Each Protocol Buffer class has methods for reading and writing messages using a Protocol Buffer-specific encoding, that encodes messages into binary format. 

Those two methods are SerializeToString() and ParseFromString().

import todolist_pb2 as TodoList

my_list = TodoList.TodoList()
my_list.owner_id = 1234

# ...

with open("./serializedFile", "wb") as fd:
    fd.write(my_list.SerializeToString())


my_list = TodoList.TodoList()
with open("./serializedFile", "rb") as fd:
    my_list.ParseFromString(fd.read())

print(my_list)

In the code example above, we write the Serialized string of bytes into a file using the wb flags.

Since we have already written the file, we can read back the content and Parse it using ParseFromString. ParseFromString calls on a new instance of our Serialized class using the rb flags and parses it.

If we serialize this message and print it in the console, we get the byte representation which looks like this.

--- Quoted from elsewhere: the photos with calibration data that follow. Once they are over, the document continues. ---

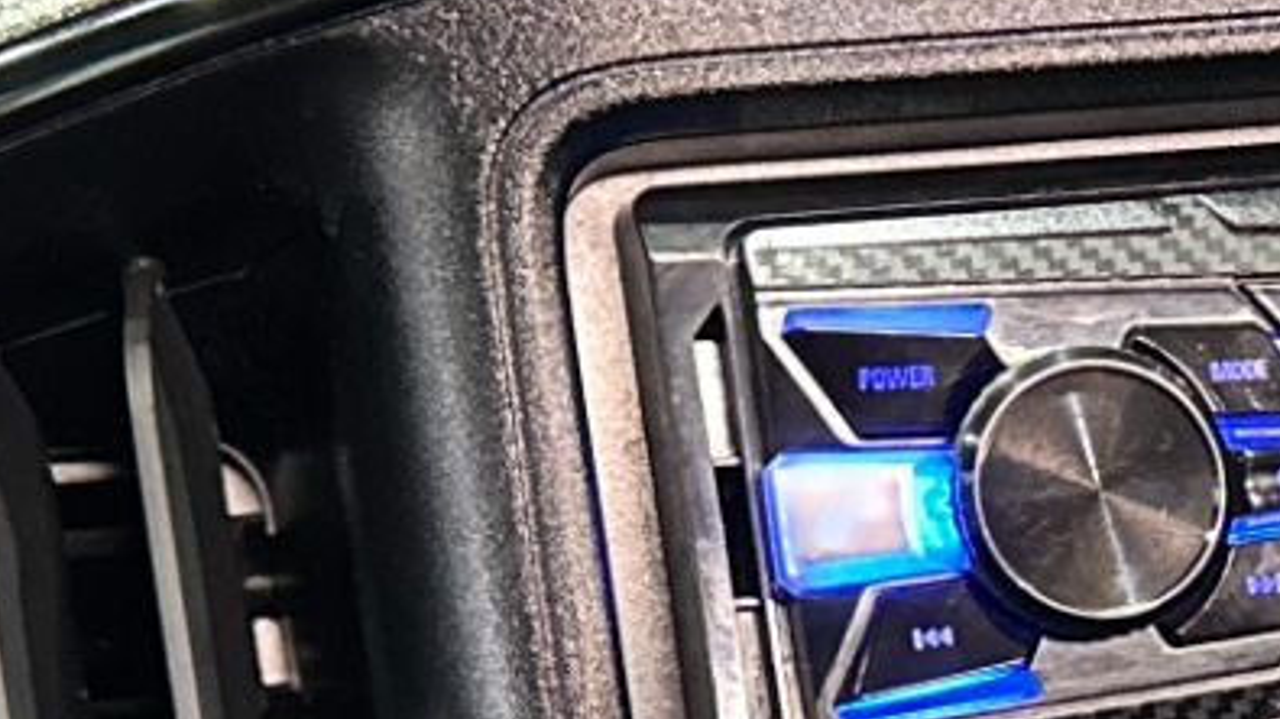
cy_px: 1117
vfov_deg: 9.3
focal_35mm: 127
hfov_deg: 16.1
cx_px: 1617
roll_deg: -0.3
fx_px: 4310
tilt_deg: -24.3
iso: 1000
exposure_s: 1/40
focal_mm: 6.86
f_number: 1.78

b'\x08\xd2\t\x12\x03Tim\x1a(\x08\x04\x12\x18Test ProtoBuf for Python\x1a\n31.10.2019'

Note the b in front of the quotes. This indicates that the following string is composed of byte octets in Python.

If we directly compare this to, e.g., XML, we can see the impact ProtoBuf serialization has on the size.

<todolist>
<owner_id>1234</owner_id>
<owner_name>Tim</owner_name>
<todos>
<todo>
<state>TASK_DONE</state>
<task>Test ProtoBuf for Python</task>
<due_date>31.10.2019</due_date>
</todo>
</todos>
</todolist>

The JSON representation, non-uglified, would look like this.

{
"todoList": {
"ownerId": "1234",
"ownerName": "Tim",
"todos": [
{
"state": "TASK_DONE",
"task": "Test ProtoBuf for Python",
"dueDate": "31.10.2019"
}
] 
}
}

Judging the different formats only by the total number of bytes used, ignoring the memory needed for the overhead of formatting it, we can of course see the difference.

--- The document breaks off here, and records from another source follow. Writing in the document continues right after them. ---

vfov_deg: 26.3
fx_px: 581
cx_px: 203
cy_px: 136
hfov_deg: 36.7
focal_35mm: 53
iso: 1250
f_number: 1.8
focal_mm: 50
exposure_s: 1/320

But In addition to the memory used for the data, we also have 12 extra bytes in ProtoBuf for formatting serialized data. Comparing that to XML, we have 171 extra bytes in XML for formatting serialized data.
Without Schema, we need 136 extra bytes in JSON for formatting serialized data.

If we’re talking about several thousands of messages sent over the network or stored on disk, ProtoBuf can make a difference.

However, there is a catch. The platform Auth0.com created an extensive comparison between ProtoBuf and JSON. It shows that, when compressed, the size difference between the two can be marginal (only around 9%).
If you’re interested in the exact numbers, please refer to the full article, which gives a detailed analysis of several factors like size and speed.

An interesting side note is that each data type has a default value. If attributes are not assigned or changed, they will maintain the default values. In our case, if we don’t change the TaskState of a ListItem, it has the state of “TASK_OPEN” by default. The significant advantage of this is that non-set values are not serialized, saving additional space.

If we, for example, change the state of our task from TASK_DONE to TASK_OPEN, it will not be serialized.

owner_id: 1234
owner_name: "Tim"
todos {
  task: "Test ProtoBuf for Python"
  due_date: "31.10.2019"
}
b'\x08\xd2\t\x12\x03Tim\x1a&\x12\x18Test ProtoBuf for Python\x1a\n31.10.2019'
​


Final Notes

As we have seen, Protocol Buffers are quite handy when it comes to speed and efficiency when working with data. Due to its powerful nature, it can take some time to get used to the ProtoBuf system, even though the syntax for defining new messages is straightforward. 

As a last note, I want to point out that there were/are discussions going on about whether Protocol Buffers are “useful” for regular applications. They were developed explicitly for problems Google had in their large scale systems. This means they are highly optimized for huge applications, especially the ones operating on RPC.

There is an interesting blog post about ProtoBuf that especially highlights those “bad parts” about the technology. If you’re evaluating it for a future project, give it a read and decide for yourself.